The College of Pharmacy discussed the PhD dissertation entitled “Bilosomal System of Dasatinib as Solid Oral Dosage Form: Formulation and In Vitro/In-Vivo Characterization Studies” by the student Ahmed Hamed Salman and the supervisor, Professor Dr. Shaimaa Nazar Abd Alhammid, at the Pharmaceutics Department.
The study aimed to design, formulate and optimize dasatinib-loaded bilosomes, as well as to characterize the optimal bilosomal formulation to enhance the bioavailability of dasatinib.
The study included DST-containing bilosomes that were developed following the Box-Behnken design. Characterizations were done in terms of particle size, polydispersity index (PDI), zeta potential, encapsulation efficiency, and surface morphology. The solid-state properties were studied by differential scanning calorimetry (DSC) and X-ray diffraction (XRD).
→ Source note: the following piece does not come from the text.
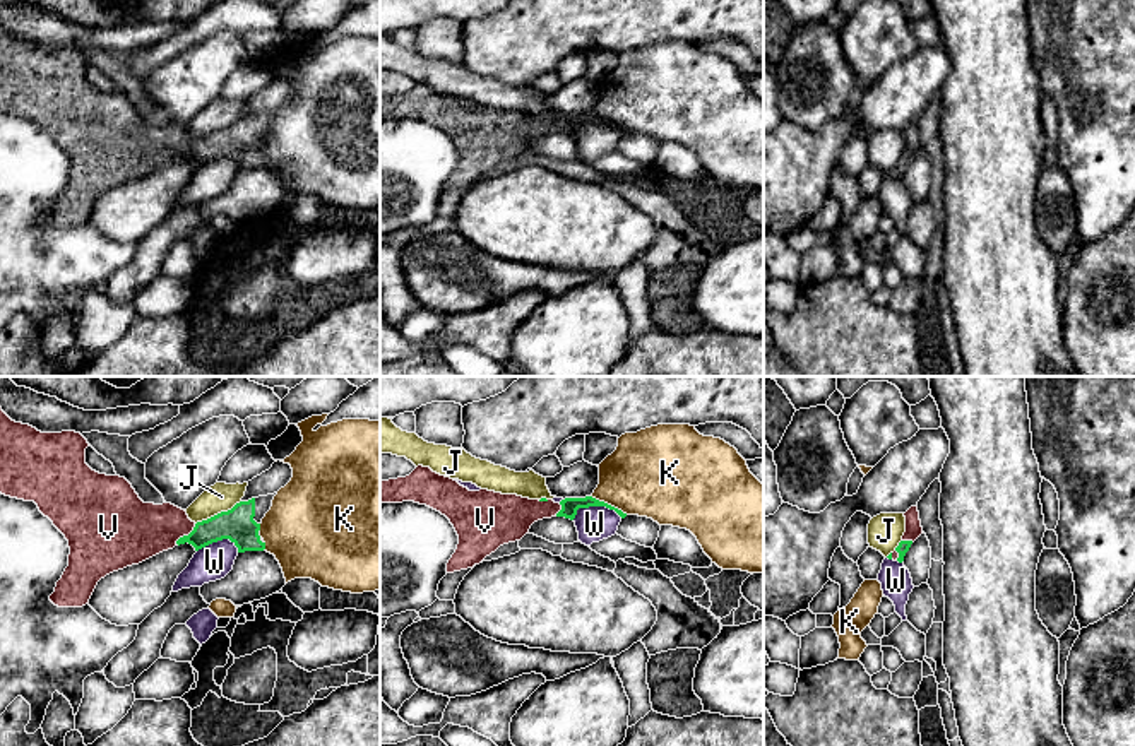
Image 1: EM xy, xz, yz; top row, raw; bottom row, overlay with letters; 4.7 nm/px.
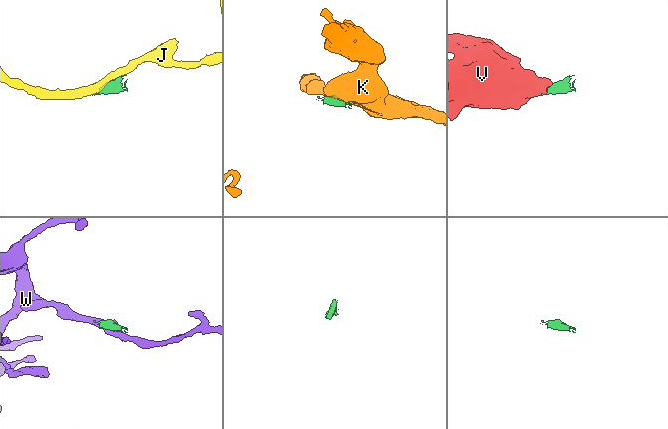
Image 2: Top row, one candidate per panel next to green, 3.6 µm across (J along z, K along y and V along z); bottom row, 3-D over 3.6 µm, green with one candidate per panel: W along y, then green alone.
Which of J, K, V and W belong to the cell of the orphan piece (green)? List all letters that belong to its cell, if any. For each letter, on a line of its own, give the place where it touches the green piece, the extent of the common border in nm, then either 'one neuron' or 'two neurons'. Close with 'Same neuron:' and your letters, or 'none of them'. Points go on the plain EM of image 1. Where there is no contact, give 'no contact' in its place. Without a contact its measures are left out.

The results showed that the optimal bilosome formulation exhibited a zeta potential of (-22.36 mV), a PDI value of (0.109), and an encapsulation efficiency rate of (81.02%). Particle size (113.2 nm) showed in vitro release kinetics that were non-Fickian but were stable at various pH values.
The study recommended that dasatinib-loaded bilosomes represent a promising platform for practical drug delivery, with further opportunities to enhance release control and formulation stability through optimization of excipient ratios and vesicle composition. It also suggested that investigating alternative nanocarrier systems, such as solid lipid nanoparticles or self-nanoemulsifying drug delivery systems, may lead to improved performance alongside greater cost-efficiency. From a clinical perspective, the reliable release profile and enhanced drug absorption indicate that bilosomes could reduce dosing frequency and prolong systemic drug exposure, supporting the need for future evaluation in larger animal models and clinical studies, particularly in patients with gastric pH disturbances or those receiving acid-lowering therapy.